Er was eens een kleinig land dat na een vreselijke oorlog waarin de mensen erge honger hadden geleden, het Grote Voornemen nam om nooit meer honger te hoeven lijden.
Het land had fabrieken, boeren, geleerden en ministers die samen allemaal plannen maakten om te zorgen dat de boeren meer voedsel konden maken, zonder dat het hele land een boerenland zou worden. Want de kantoren en fabrieken en universiteiten mochten natuurlijk geen plaats maken voor meer boerenland. Het was tenslotte een modern kleinig land!
Er werd bepaald dat er vooral slimmer geboerd moest worden. Ruilverkaveling werd volop – regelmatig ook onder dwang - ingezet , machines moesten groter en efficiënter worden en boeren moesten vooral van het ouderwetse idee van een 'gemengd bedrijf' af, waarbij men wat koeien en wat varkens had, hier deze groente verbouwde, en daar andere groenten en waarbij kippen nog los op het erf liepen. Dat was namelijk helemaal niet efficiënt!
Met leningen en subsidies, groots opgezette promoties en de nodige dwang gingen de boeren aan de slag met deze moderne manier van landbouw en veeteelt. Zo werden niet alleen de opbrengsten groter, maar ook de kosten van het voedsel lager en kenden de meeste burgers in het het land inderdaad geen honger meer.
Het moderne systeem werkte zo goed dat het land na een tijdje zo veel kon produceren dat er slechts een klein deel nog nodig was om de eigen mensen te voeden, en kon er mooi veel naar andere landen worden verkocht. Want daar wilden de burgers ook wel goedkoop eten!
De modernisering ging door en door. Iedereen blij. De burgers in de steden dachten minder en minder na over hun voedsel, het was er immers altijd: netjes voorverpakt in de supermarkten. Gek genoeg noemden deze stadsmensen ook vaak boeren 'dom' zonder ook maar enig idee te hebben van de efficiënte en moderne manier waarop boeren voor hun voedsel zorgden.
In de loop van de jaren gingen er wel steeds meer stemmen op dat het misschien niet zo gezond was, al die middelen op het voedsel spuiten, ter gewasbescherming. En toegediend aan het vee. En dat akkers en akker vol met hetzelfde gewas, zonder ook maar een plantje scheef, misschien niet zo goed was voor de andere – vrije – dieren in het land zoals insecten en vogels. Dat de mens misschien niet los stond van het ecosysteem waarin ze leefden.

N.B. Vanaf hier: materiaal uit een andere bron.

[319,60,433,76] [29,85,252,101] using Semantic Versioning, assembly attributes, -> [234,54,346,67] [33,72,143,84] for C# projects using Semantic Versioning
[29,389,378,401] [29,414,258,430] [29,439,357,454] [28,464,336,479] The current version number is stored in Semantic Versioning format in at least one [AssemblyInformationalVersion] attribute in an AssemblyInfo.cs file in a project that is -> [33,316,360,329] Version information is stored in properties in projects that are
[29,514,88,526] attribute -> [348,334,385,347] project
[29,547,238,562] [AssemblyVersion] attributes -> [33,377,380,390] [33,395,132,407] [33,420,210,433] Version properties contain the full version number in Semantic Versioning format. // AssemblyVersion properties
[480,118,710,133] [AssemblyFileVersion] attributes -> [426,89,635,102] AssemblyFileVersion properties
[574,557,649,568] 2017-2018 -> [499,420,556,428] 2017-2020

Geleerden onderzochten tot hoeverre die middelen in het voedsel van alle mensen terecht kwam. Sommigen riepen "och en wee" en anderen riepen "het valt allemaal mee!".
Het was eerst maar een kleine groep geleerden die een voorzichtig verband legden tussen landbouwgif en hersenaandoeningen. Een ander klein groepje geleerden onderzocht de sterke achteruitgang van insecten, vogels.

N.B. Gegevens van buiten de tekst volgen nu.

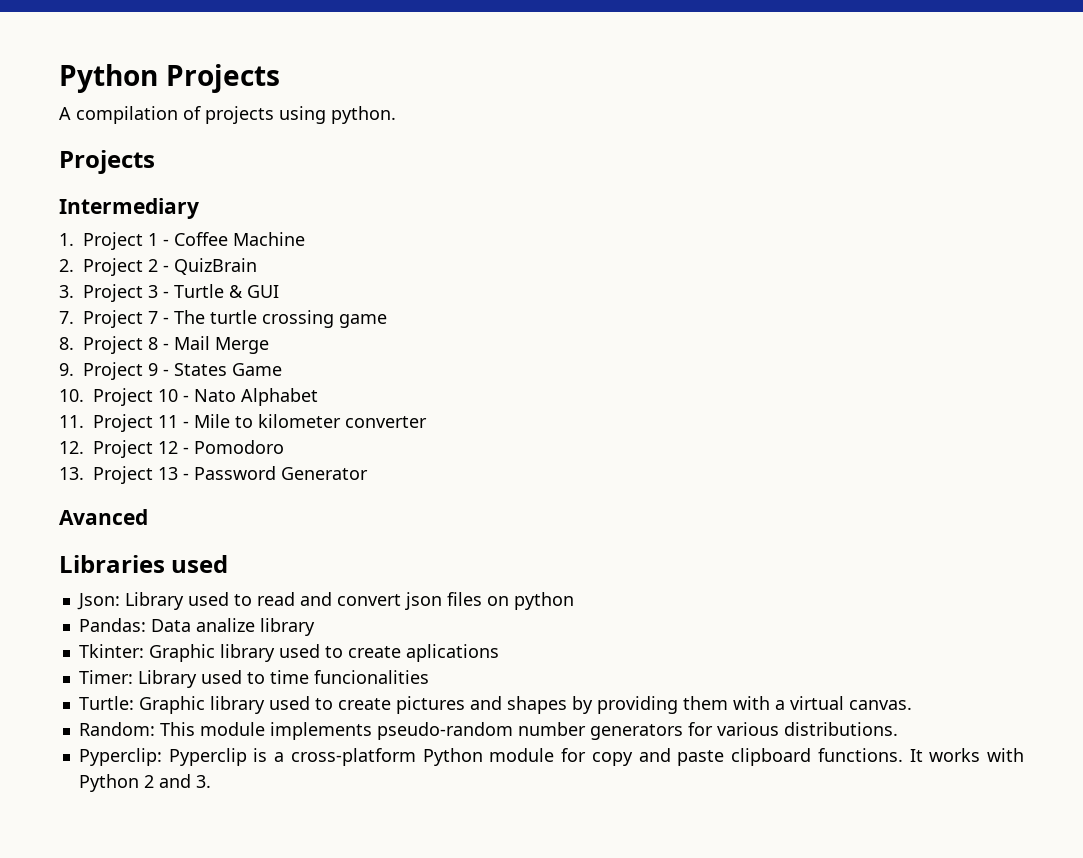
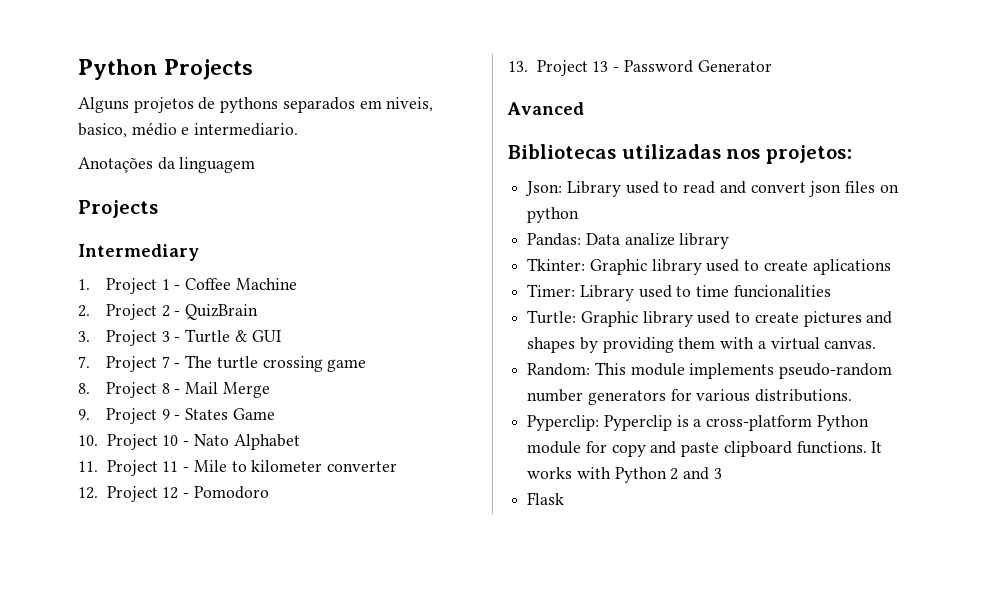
[59,106,396,124] A compilation of projects using python. -> [78,97,434,113] [78,122,299,138] [78,157,256,173] Alguns projetos de pythons separados em niveis, basico, médio e intermediario. // Anotações da linguagem
[59,555,229,573] Libraries used -> [508,144,852,164] Bibliotecas utilizadas nos projetos:
[195,775,211,788] 3. -> [713,468,722,479] [527,492,565,505] 3 // Flask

Toch ging het langzaam steeds meer andere geleerden ook opvallen dat een akker er weliswaar mooi groen uitzag, maar dat er maar erg weinig bodemleven, vliegende insecten en vogels leefden. En als burgers nu op een zomerse dag op pad gingen met hun auto's, dan hoefde ze niet bij elke tankbeurt dode insecten van de voorruit en koplampen te wassen.

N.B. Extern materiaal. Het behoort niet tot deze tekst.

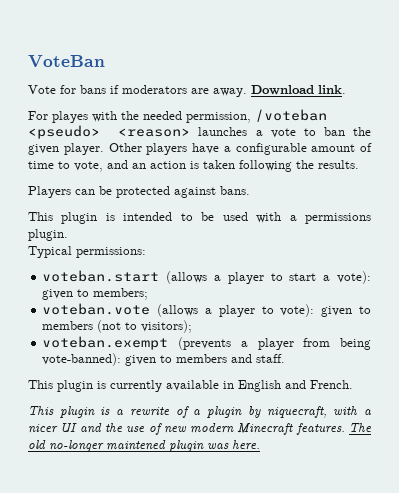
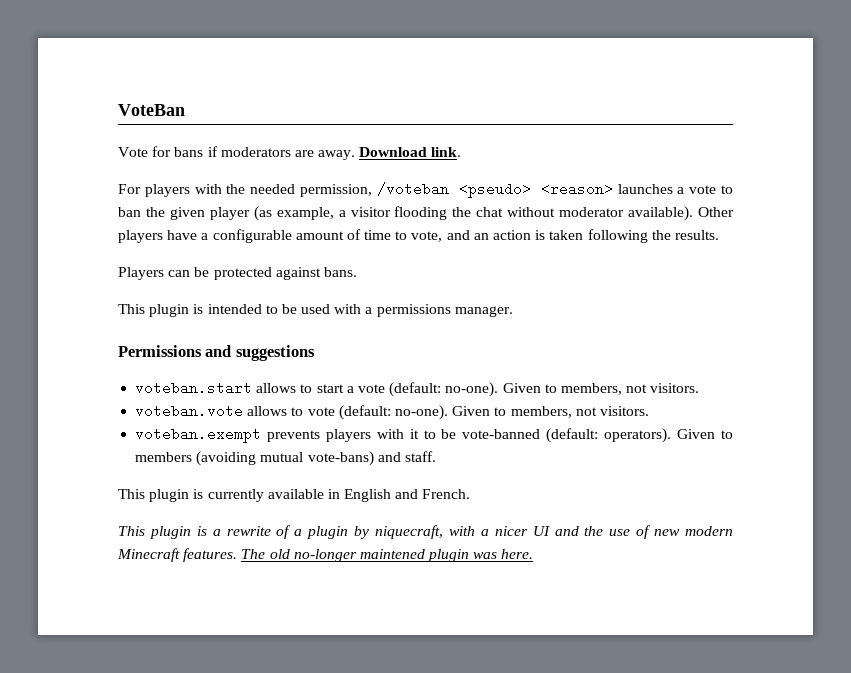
[52,111,88,123] playes -> [144,184,190,197] players
[63,143,104,155] player. -> [209,206,694,221] player (as example, a visitor flooding the chat without moderator available).
[28,229,68,241] [28,246,146,258] [42,270,371,284] [42,288,149,300] [42,303,371,317] [42,320,193,333] [42,336,372,350] [42,353,228,366] plugin. // Typical permissions: // voteban.start (allows a player to start a vote): given to members; // voteban.vote (allows a player to vote): given to members (not to visitors); // voteban.exempt (prevents a player from being vote-banned): given to members -> [454,306,513,317] [118,345,315,361] [135,381,700,397] [135,404,649,420] [135,427,734,443] [135,451,374,466] manager. // Permissions and suggestions // voteban.start allows to start a vote (default: no-one). Given to members, not visitors. // voteban.vote allows to vote (default: no-one). Given to members, not visitors. // voteban.exempt prevents players with it to be vote-banned (default: operators). Given to members (avoiding mutual vote-bans)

Samen met bezorgde boeren, burgers en fabrieken die met hun 'boerenverstand' tot de conclusie waren gekomen dat het land was doorgeschoten met de efficiëntie vormden zij een stem. Dat de mensen misschien wat beter voor het land en de dieren moesten zorgen. En dat het misschien gewoon niet kón: steeds maar meer en meer uit de aarde halen. Deze bezorgde boeren, burgers, geleerden en fabrieken begonnen mooie initiatieven. Sommige werden succesvol en andere minder succesvol.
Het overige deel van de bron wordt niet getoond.